This Studio City walking area is popular with hikers, joggers, runners, dog owners and families. Go early to get a space in the parking lot and to heighten that get-away feeling.
Hikers leave the parking lot at Fryman Road and Laurel Canyon Boulevard to start on the Betty B. Dearing Trail in Fryman Canyon. In the Studio City area, try this Fryman Canyon path that was once named the best running trail in the city. (Robert Gauthier / Los Angeles Times)
Begin at Wilacre Park, off Fryman Road, one block west of Laurel Canyon Boulevard. Start walking uphill on a paved road into a stretch of land that is part of the Santa Monica Mountains Conservancy, enjoying the shade of oaks and conifers as you gain altitude and leave the canyon.
The asphalt will give way to dirt road. Stay on this main path as a series of switchbacks carry you up to panoramic views from Burbank to Sherman Oaks to Pacoima and beyond.
Hikers and joggers come and go at the trail head in Fryman Canyon. (Robert Gauthier / Los Angeles Times)

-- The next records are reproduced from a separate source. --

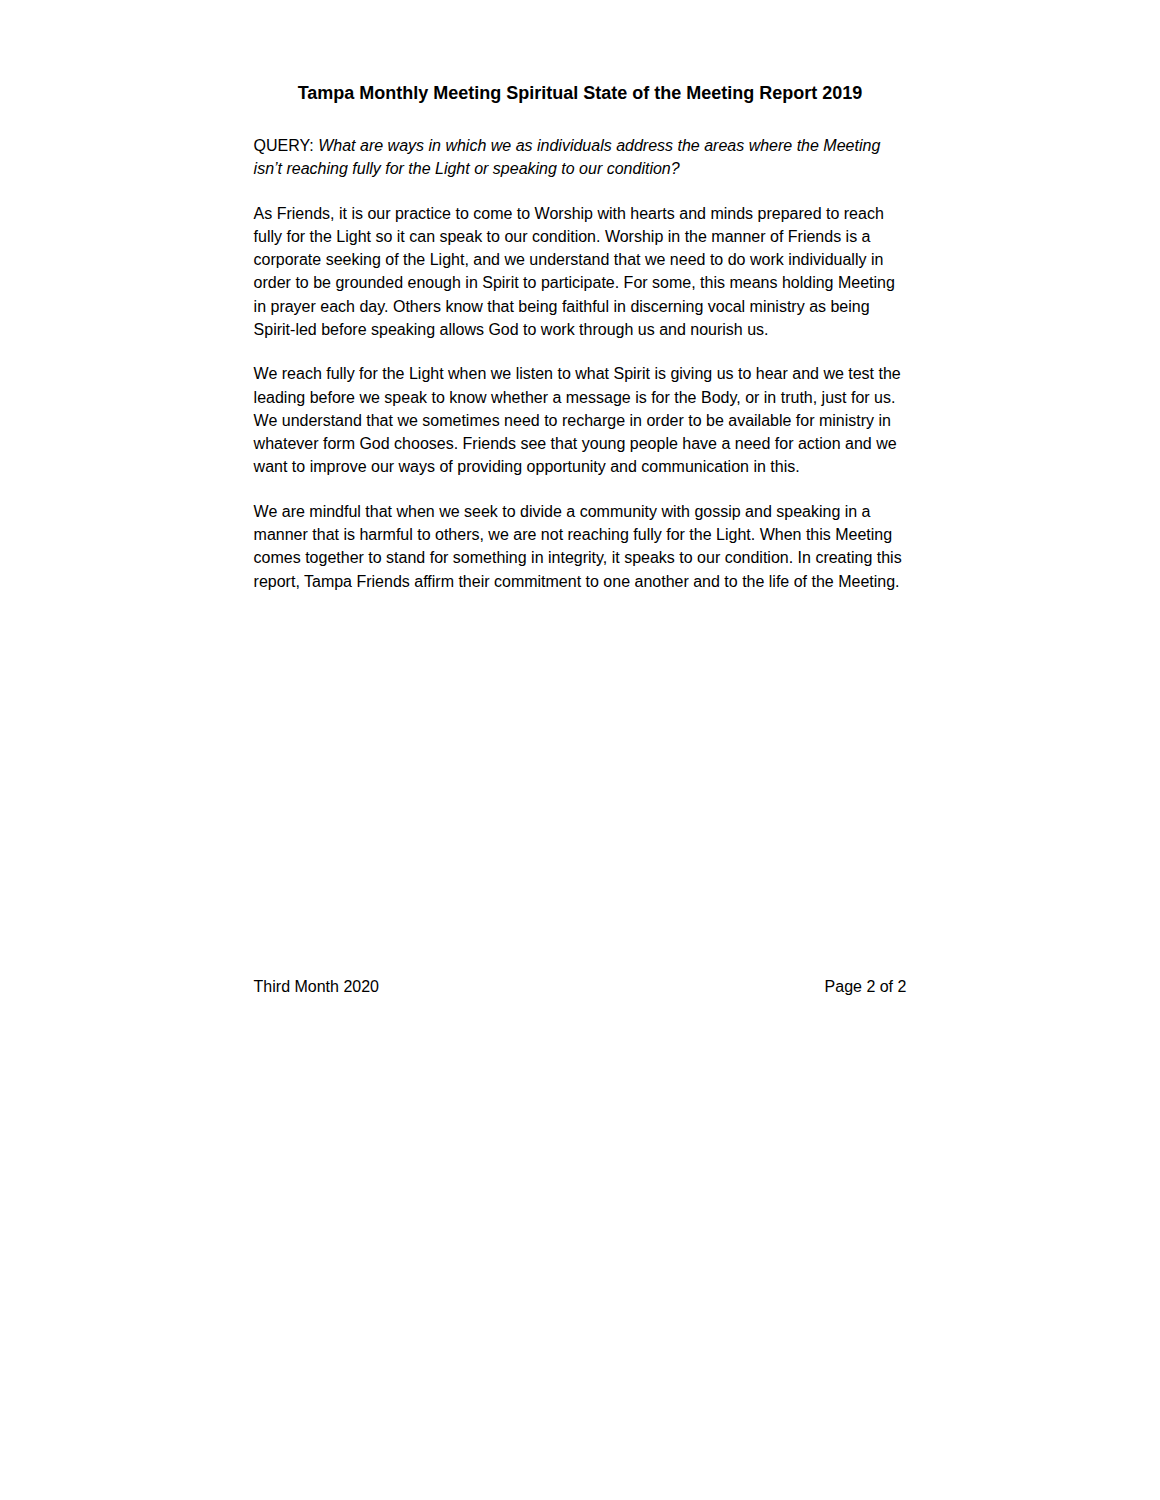Tampa Monthly Meeting Spiritual State of the Meeting Report 2019
QUERY: What are ways in which we as individuals address the areas where the Meeting isn’t reaching fully for the Light or speaking to our condition?
As Friends, it is our practice to come to Worship with hearts and minds prepared to reach fully for the Light so it can speak to our condition. Worship in the manner of Friends is a corporate seeking of the Light, and we understand that we need to do work individually in order to be grounded enough in Spirit to participate. For some, this means holding Meeting in prayer each day. Others know that being faithful in discerning vocal ministry as being Spirit-led before speaking allows God to work through us and nourish us.
We reach fully for the Light when we listen to what Spirit is giving us to hear and we test the leading before we speak to know whether a message is for the Body, or in truth, just for us. We understand that we sometimes need to recharge in order to be available for ministry in whatever form God chooses. Friends see that young people have a need for action and we want to improve our ways of providing opportunity and communication in this.
We are mindful that when we seek to divide a community with gossip and speaking in a manner that is harmful to others, we are not reaching fully for the Light. When this Meeting comes together to stand for something in integrity, it speaks to our condition. In creating this report, Tampa Friends affirm their commitment to one another and to the life of the Meeting.
Third Month 2020 Page 2 of 2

The trail eventually flattens and begins to run along a ridgeline. You can see why this was voted “best running trail” of 2012 by L.A. Weekly.

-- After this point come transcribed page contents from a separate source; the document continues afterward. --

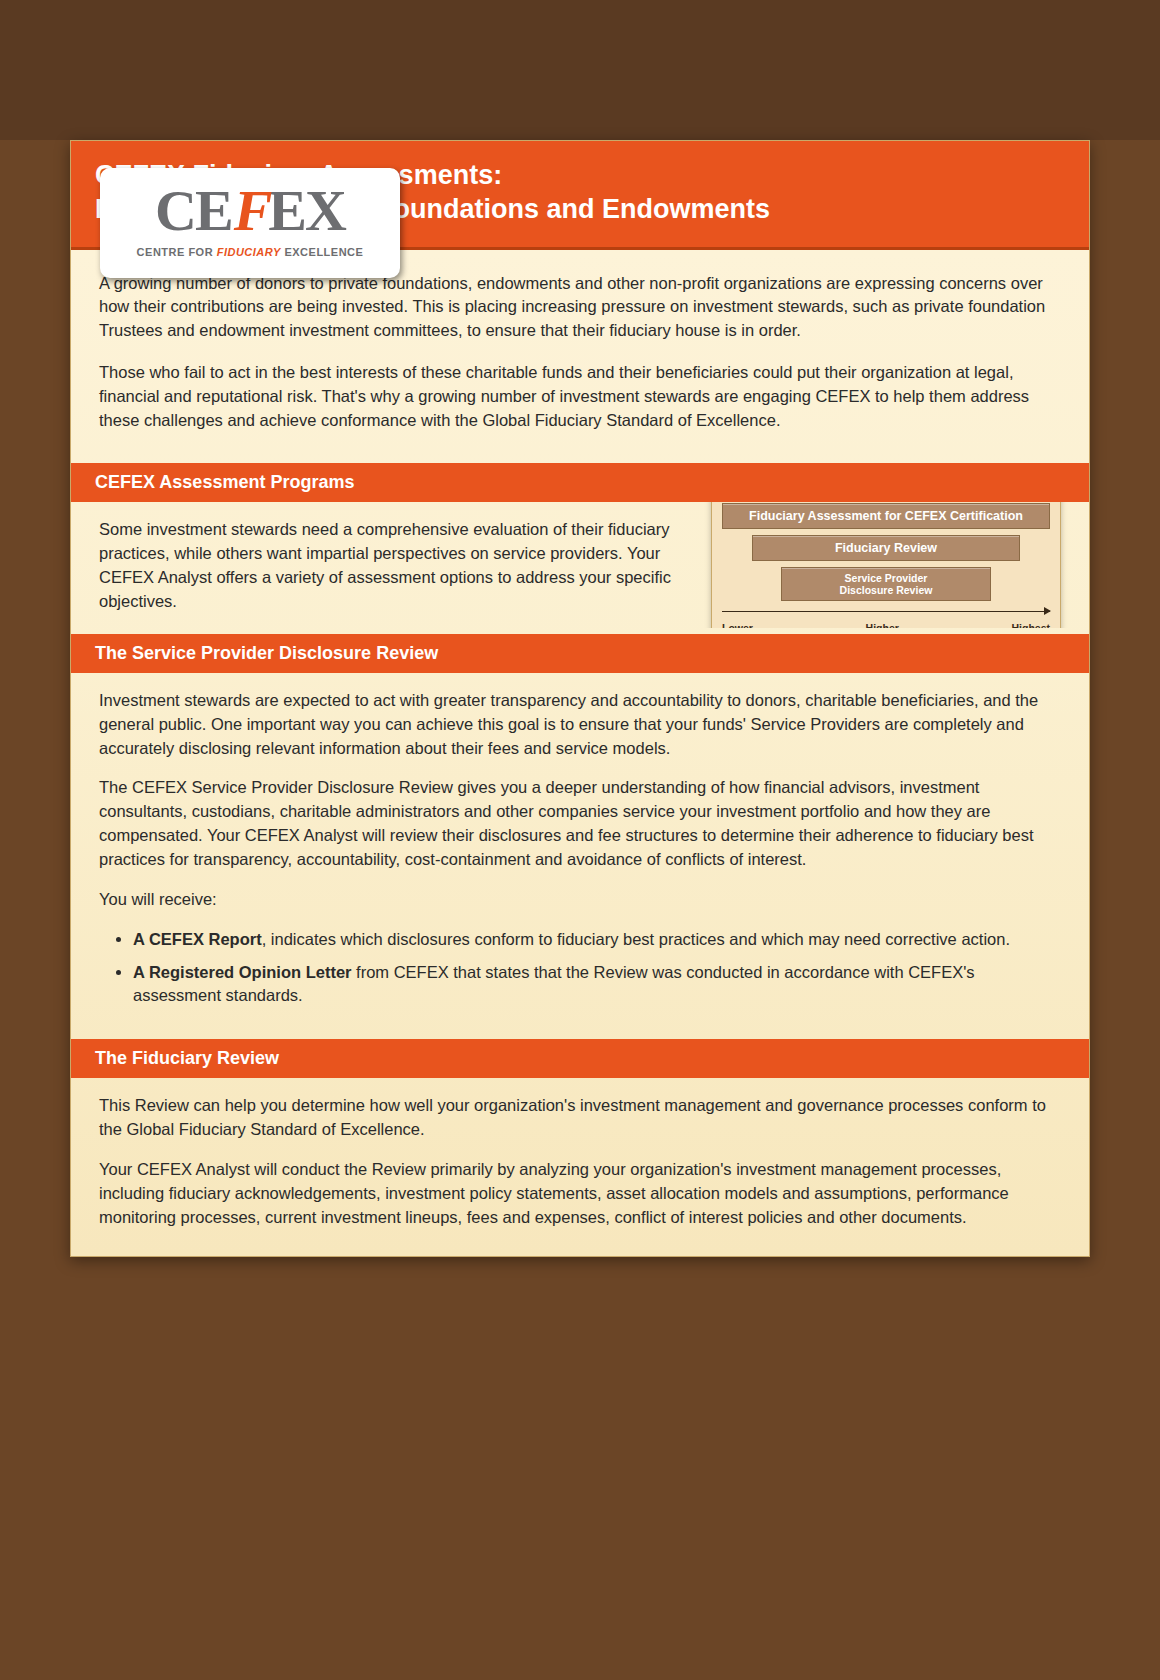CEFEX
CENTRE FOR FIDUCIARY EXCELLENCE
CEFEX Fiduciary Assessments:
Flexible Solutions for Foundations and Endowments
A growing number of donors to private foundations, endowments and other non-profit organizations are expressing concerns over how their contributions are being invested. This is placing increasing pressure on investment stewards, such as private foundation Trustees and endowment investment committees, to ensure that their fiduciary house is in order.
Those who fail to act in the best interests of these charitable funds and their beneficiaries could put their organization at legal, financial and reputational risk. That's why a growing number of investment stewards are engaging CEFEX to help them address these challenges and achieve conformance with the Global Fiduciary Standard of Excellence.
CEFEX Assessment Programs
Types of CEFEX Assessment Options
Fiduciary Assessment for CEFEX Certification
Fiduciary Review
Service Provider
Disclosure Review
Lower Higher Highest
Comprehensiveness
Some investment stewards need a comprehensive evaluation of their fiduciary practices, while others want impartial perspectives on service providers. Your CEFEX Analyst offers a variety of assessment options to address your specific objectives.
The Service Provider Disclosure Review
Investment stewards are expected to act with greater transparency and accountability to donors, charitable beneficiaries, and the general public. One important way you can achieve this goal is to ensure that your funds' Service Providers are completely and accurately disclosing relevant information about their fees and service models.
The CEFEX Service Provider Disclosure Review gives you a deeper understanding of how financial advisors, investment consultants, custodians, charitable administrators and other companies service your investment portfolio and how they are compensated. Your CEFEX Analyst will review their disclosures and fee structures to determine their adherence to fiduciary best practices for transparency, accountability, cost-containment and avoidance of conflicts of interest.
You will receive:
A CEFEX Report, indicates which disclosures conform to fiduciary best practices and which may need corrective action.
A Registered Opinion Letter from CEFEX that states that the Review was conducted in accordance with CEFEX's assessment standards.
The Fiduciary Review
This Review can help you determine how well your organization's investment management and governance processes conform to the Global Fiduciary Standard of Excellence.
Your CEFEX Analyst will conduct the Review primarily by analyzing your organization's investment management processes, including fiduciary acknowledgements, investment policy statements, asset allocation models and assumptions, performance monitoring processes, current investment lineups, fees and expenses, conflict of interest policies and other documents.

Hikers pass by a bench giving a view of the San Fernando Valley midway along the trail. (Robert Gauthier / Los Angeles Times)
At this intersection, there’s a saddle with a couple of well-placed benches for enjoying the view into the leafy canyons below. You can also get closer to the trees themselves by turning right and visiting Tree People, the 30-year-old nonprofit organization dedicated to the re-greening of the environment. Admission is free, and it’s open 6:30 a.m. to sunset daily.
The trail ends here at the cul-de-sac end of Iredell Lane, where hillside chaparral gives way to landscaped lawns under a canopy of eucalyptus. Leave the trail for the road and walk downhill.
Campbell Keith, 6, races toward the end of the Betty B. Dearing Trail. (Robert Gauthier / Los Angeles Times)
Turn left onto Fryman Lane, and walk a quarter of a mile back to your starting point.
Fleming is the author of “Secret Stairs: A Walking Guide to the Historic Staircases of Los Angeles” and “Secret Stairs East Bay: A Walking Guide to the Historic Staircases of Berkeley and Oakland.”
Distance: 3 miles
Duration: 11/4 hours
Difficulty: 3 on a scale of 1 to 5
Details: $3 paid parking and street parking with restrictions. Dogs on a leash are OK. On Metro bus route 218.